WHAT THE TASK REQUIRES –
Locate every line in the records below that holds the word "mini" and return each one.

Stored items from a collection:

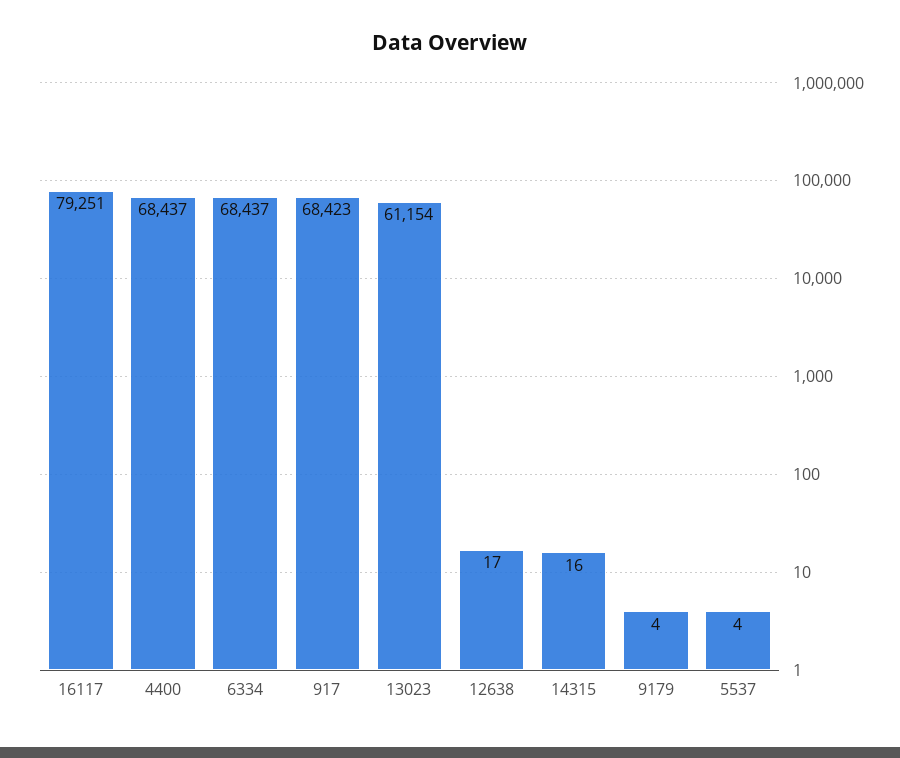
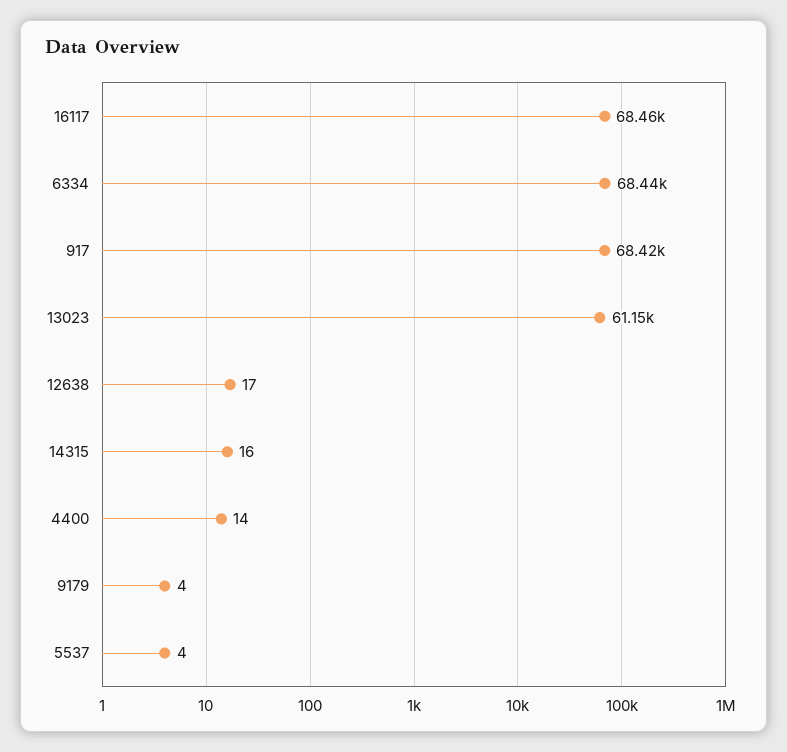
  {
-   "16117": 79251,
+   "16117": 68460,
-   "4400": 68437,
+   "4400": 14,
    "6334": 68437,
    "917": 68423,
    "13023": 61154,
    "12638": 17,
    "14315": 16,
    "9179": 4,
    "5537": 4
  }

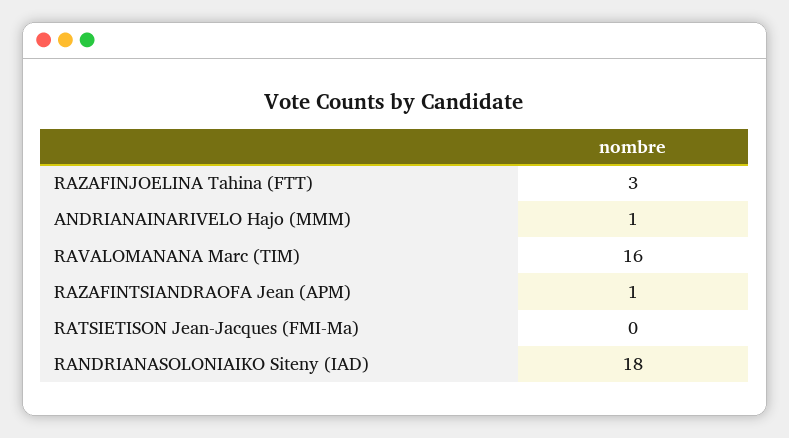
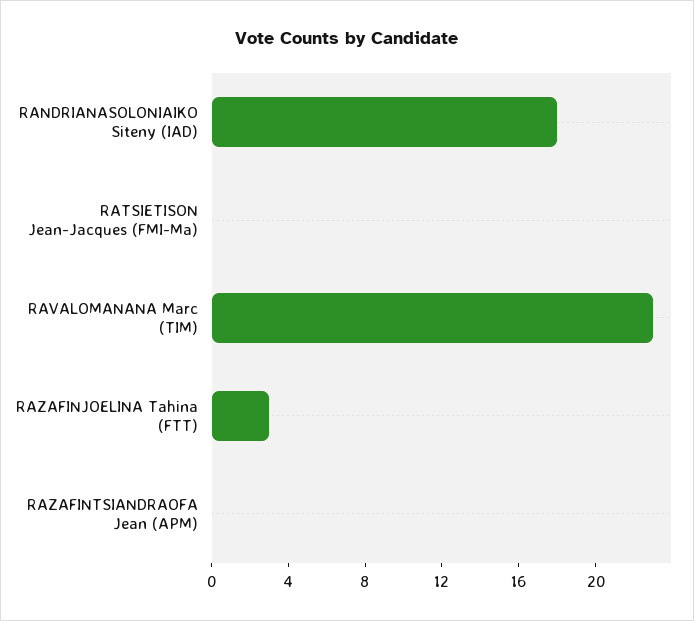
  {
    "RAZAFINJOELINA Tahina (FTT)": 3,
-   "ANDRIANAINARIVELO Hajo (MMM)": 1,
-   "RAVALOMANANA Marc (TIM)": 16,
+   "RAVALOMANANA Marc (TIM)": 23,
-   "RAZAFINTSIANDRAOFA Jean (APM)": 1,
+   "RAZAFINTSIANDRAOFA Jean (APM)": 0,
    "RATSIETISON Jean-Jacques (FMI-Ma)": 0,
    "RANDRIANASOLONIAIKO Siteny (IAD)": 18
  }

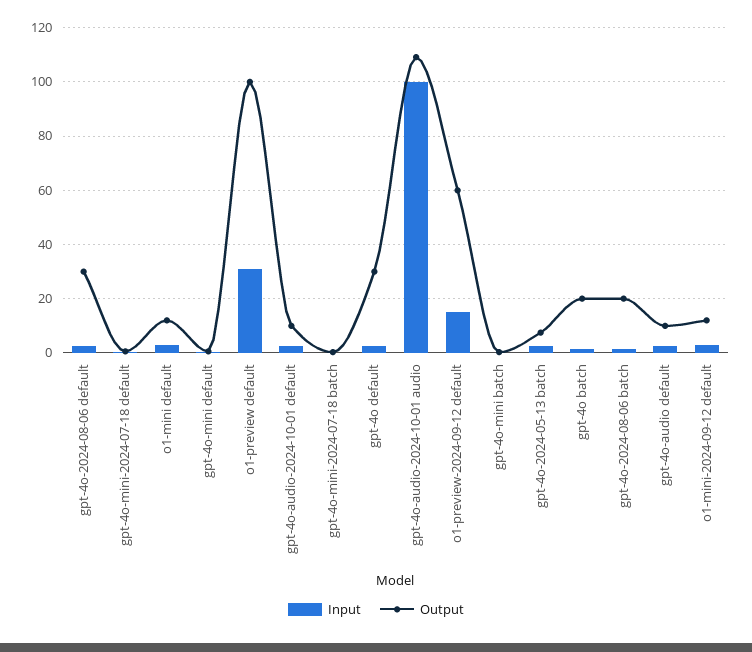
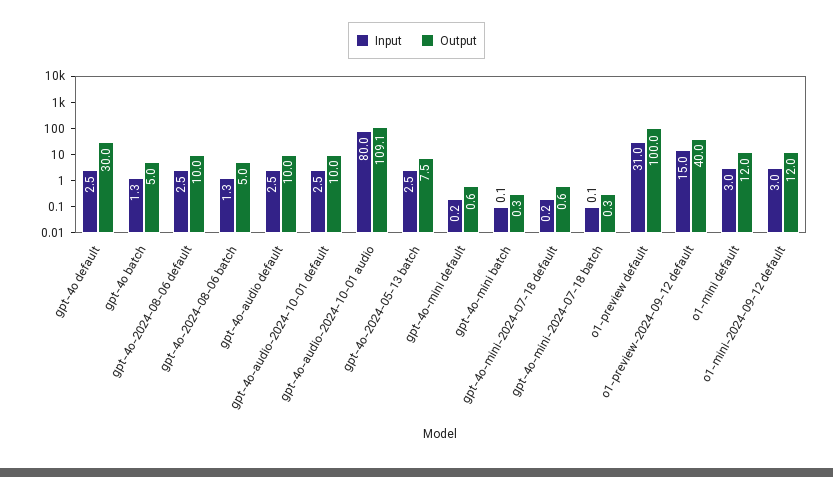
  {
    "Input": {
      "gpt-4o-2024-08-06 default": 2.5,
      "gpt-4o-mini-2024-07-18 default": 0.2,
      "o1-mini default": 3,
      "gpt-4o-mini default": 0.2,
      "o1-preview default": 31,
      "gpt-4o-audio-2024-10-01 default": 2.5,
      "gpt-4o-mini-2024-07-18 batch": 0.1,
      "gpt-4o default": 2.5,
-     "gpt-4o-audio-2024-10-01 audio": 100,
+     "gpt-4o-audio-2024-10-01 audio": 80,
      "o1-preview-2024-09-12 default": 15,
      "gpt-4o-mini batch": 0.1,
      "gpt-4o-2024-05-13 batch": 2.5,
      "gpt-4o batch": 1.3,
      "gpt-4o-2024-08-06 batch": 1.3,
      "gpt-4o-audio default": 2.5,
      "o1-mini-2024-09-12 default": 3
    },
    "Output": {
-     "gpt-4o-2024-08-06 default": 30,
+     "gpt-4o-2024-08-06 default": 10,
      "gpt-4o-mini-2024-07-18 default": 0.6,
      "o1-mini default": 12,
      "gpt-4o-mini default": 0.6,
      "o1-preview default": 100,
      "gpt-4o-audio-2024-10-01 default": 10,
      "gpt-4o-mini-2024-07-18 batch": 0.3,
      "gpt-4o default": 30,
      "gpt-4o-audio-2024-10-01 audio": 109.1,
-     "o1-preview-2024-09-12 default": 60,
+     "o1-preview-2024-09-12 default": 40,
      "gpt-4o-mini batch": 0.3,
      "gpt-4o-2024-05-13 batch": 7.5,
-     "gpt-4o batch": 20,
+     "gpt-4o batch": 5,
-     "gpt-4o-2024-08-06 batch": 20,
+     "gpt-4o-2024-08-06 batch": 5,
      "gpt-4o-audio default": 10,
      "o1-mini-2024-09-12 default": 12
    }
  }

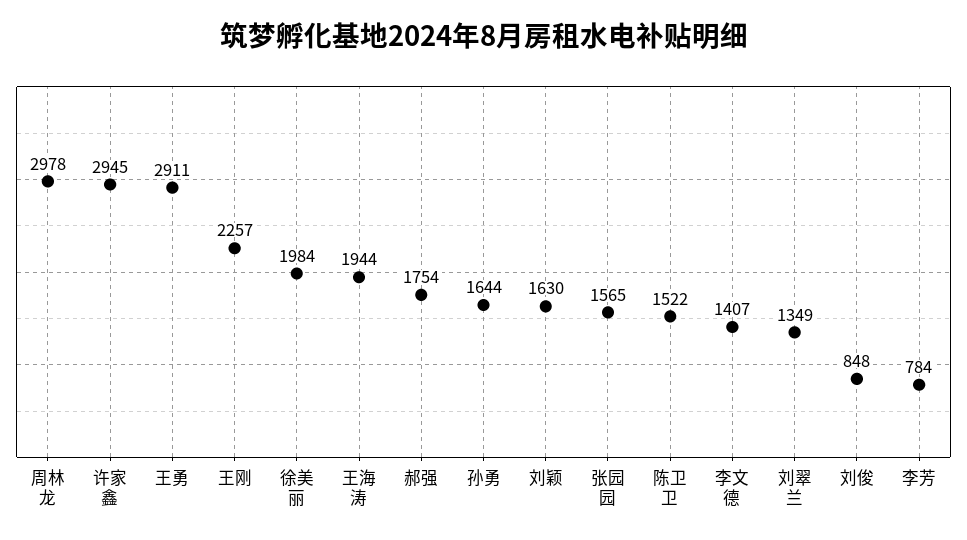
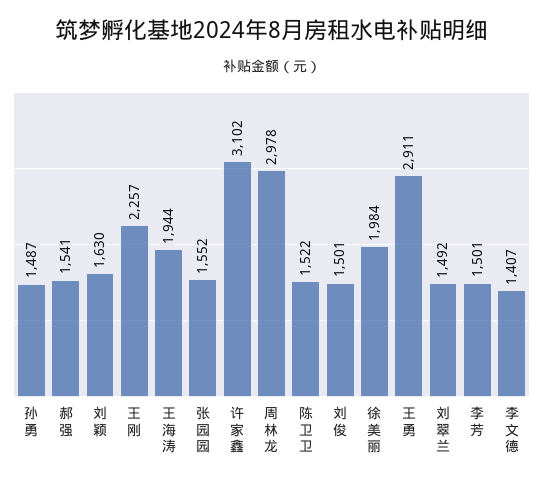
  {
    "周林龙": 2978,
-   "许家鑫": 2945,
+   "许家鑫": 3102,
    "王勇": 2911,
    "王刚": 2257,
    "徐美丽": 1984,
    "王海涛": 1944,
-   "郝强": 1754,
+   "郝强": 1541,
-   "孙勇": 1644,
+   "孙勇": 1487,
    "刘颖": 1630,
-   "张园园": 1565,
+   "张园园": 1552,
    "陈卫卫": 1522,
    "李文德": 1407,
-   "刘翠兰": 1349,
+   "刘翠兰": 1492,
-   "刘俊": 848,
+   "刘俊": 1501,
-   "李芳": 784
+   "李芳": 1501
  }

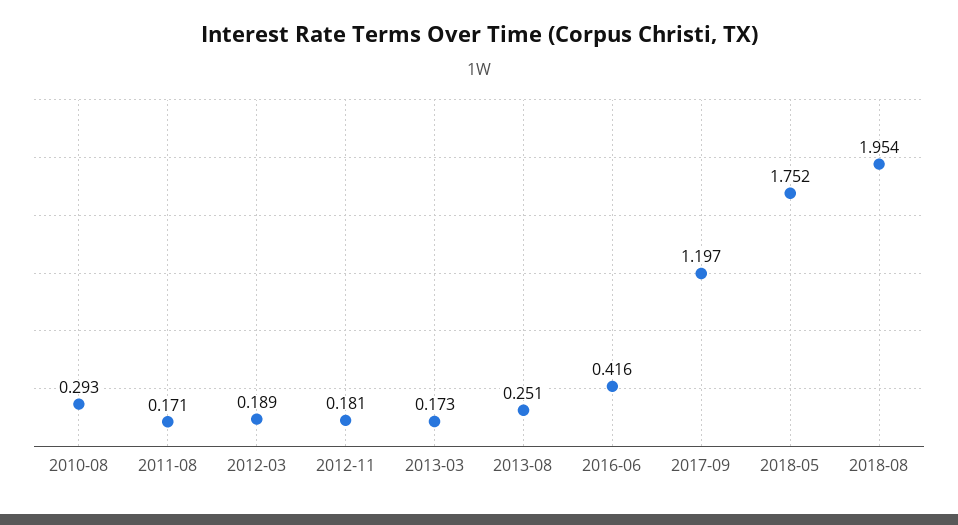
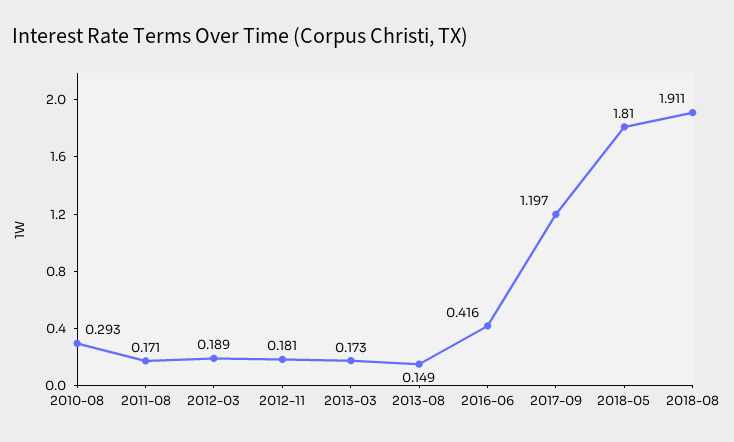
  {
    "2010-08": 0.293,
    "2011-08": 0.171,
    "2012-03": 0.189,
    "2012-11": 0.181,
    "2013-03": 0.173,
-   "2013-08": 0.251,
+   "2013-08": 0.149,
    "2016-06": 0.416,
    "2017-09": 1.197,
-   "2018-05": 1.752,
+   "2018-05": 1.81,
-   "2018-08": 1.954
+   "2018-08": 1.911
  }

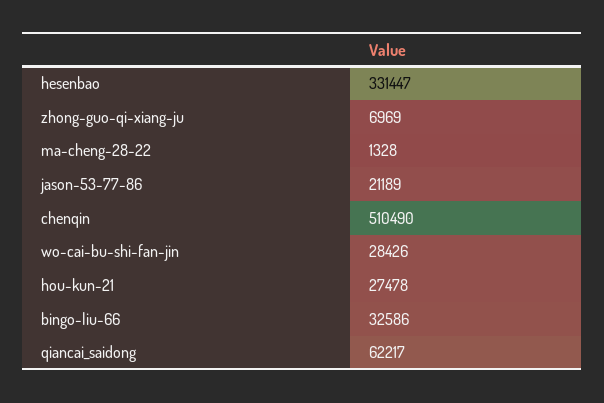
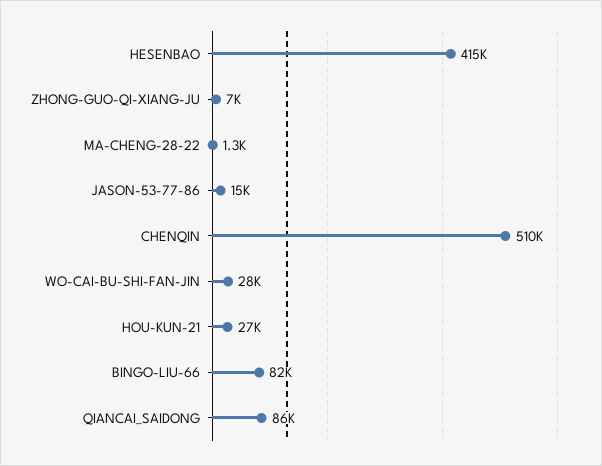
  {
-   "hesenbao": 331447,
+   "hesenbao": 415000,
    "zhong-guo-qi-xiang-ju": 6969,
    "ma-cheng-28-22": 1328,
-   "jason-53-77-86": 21189,
+   "jason-53-77-86": 15000,
    "chenqin": 510490,
    "wo-cai-bu-shi-fan-jin": 28426,
    "hou-kun-21": 27478,
-   "bingo-liu-66": 32586,
+   "bingo-liu-66": 82000,
-   "qiancai_saidong": 62217
+   "qiancai_saidong": 86000
  }

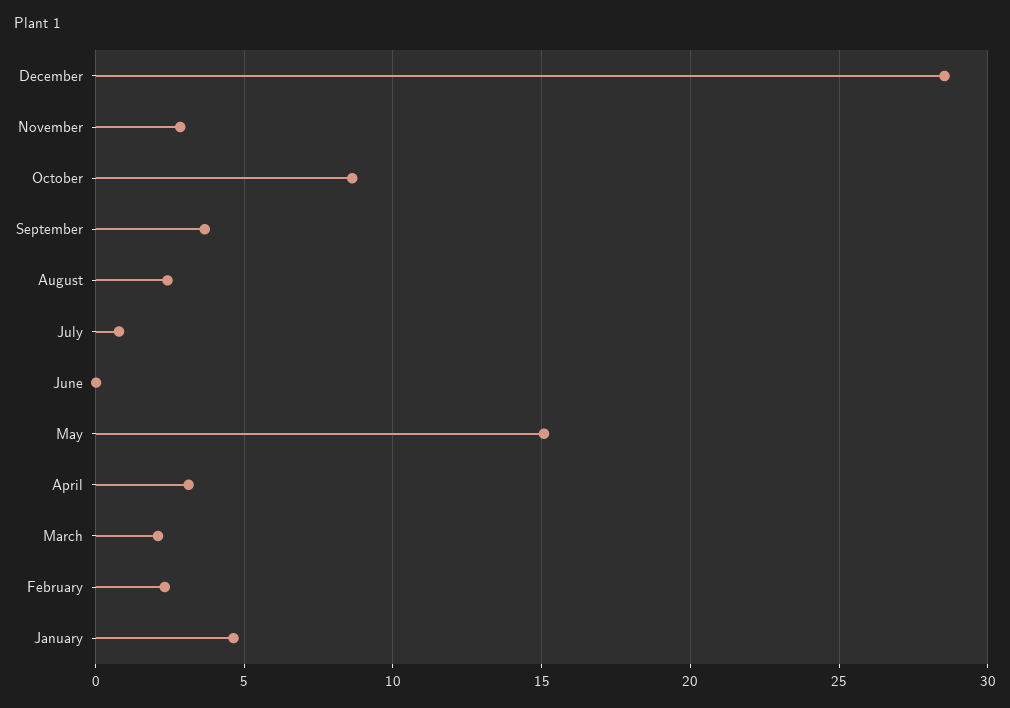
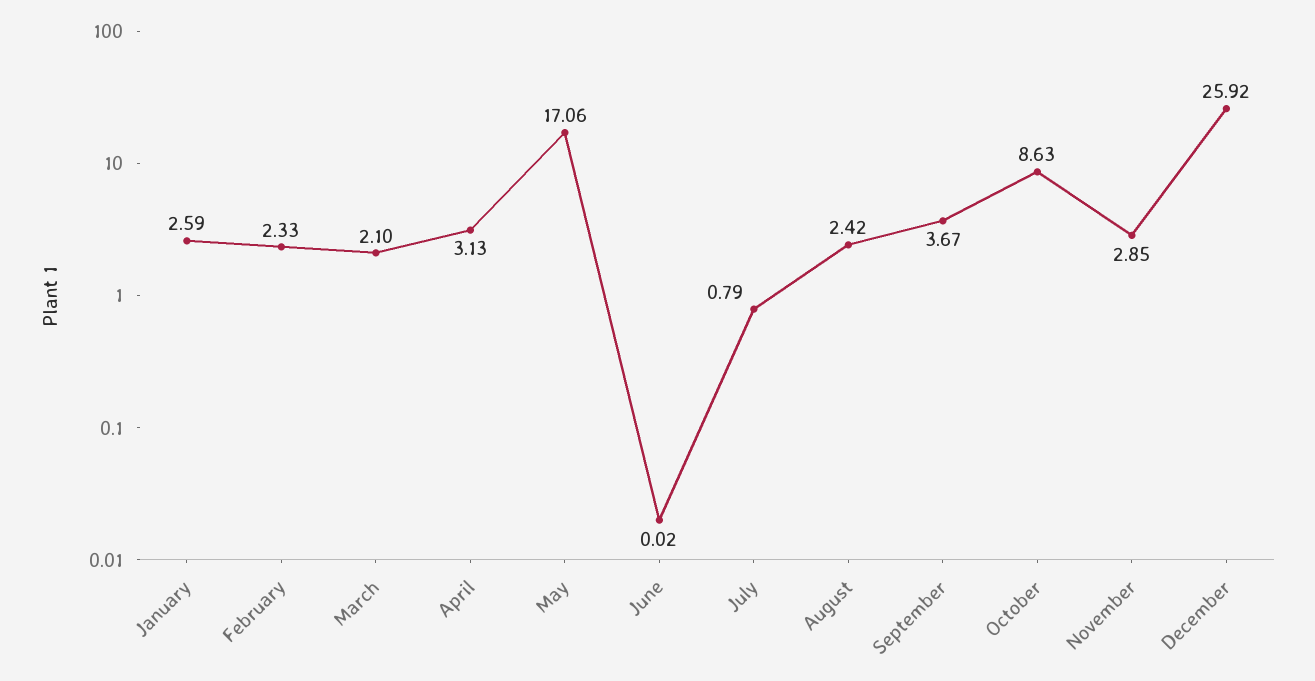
  {
-   "December": 28.5,
+   "December": 25.92,
    "November": 2.85,
    "October": 8.63,
    "September": 3.67,
    "August": 2.42,
    "July": 0.79,
    "June": 0.02,
-   "May": 15,
+   "May": 17.06,
    "April": 3.13,
    "March": 2.1,
    "February": 2.33,
-   "January": 4.5
+   "January": 2.59
  }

WRITTEN ANSWER –
      "gpt-4o-mini-2024-07-18 default": 0.2,
      "o1-mini default": 3,
      "gpt-4o-mini default": 0.2,
      "gpt-4o-mini-2024-07-18 batch": 0.1,
      "gpt-4o-mini batch": 0.1,
      "o1-mini-2024-09-12 default": 3
      "gpt-4o-mini-2024-07-18 default": 0.6,
      "o1-mini default": 12,
      "gpt-4o-mini default": 0.6,
      "gpt-4o-mini-2024-07-18 batch": 0.3,
      "gpt-4o-mini batch": 0.3,
      "o1-mini-2024-09-12 default": 12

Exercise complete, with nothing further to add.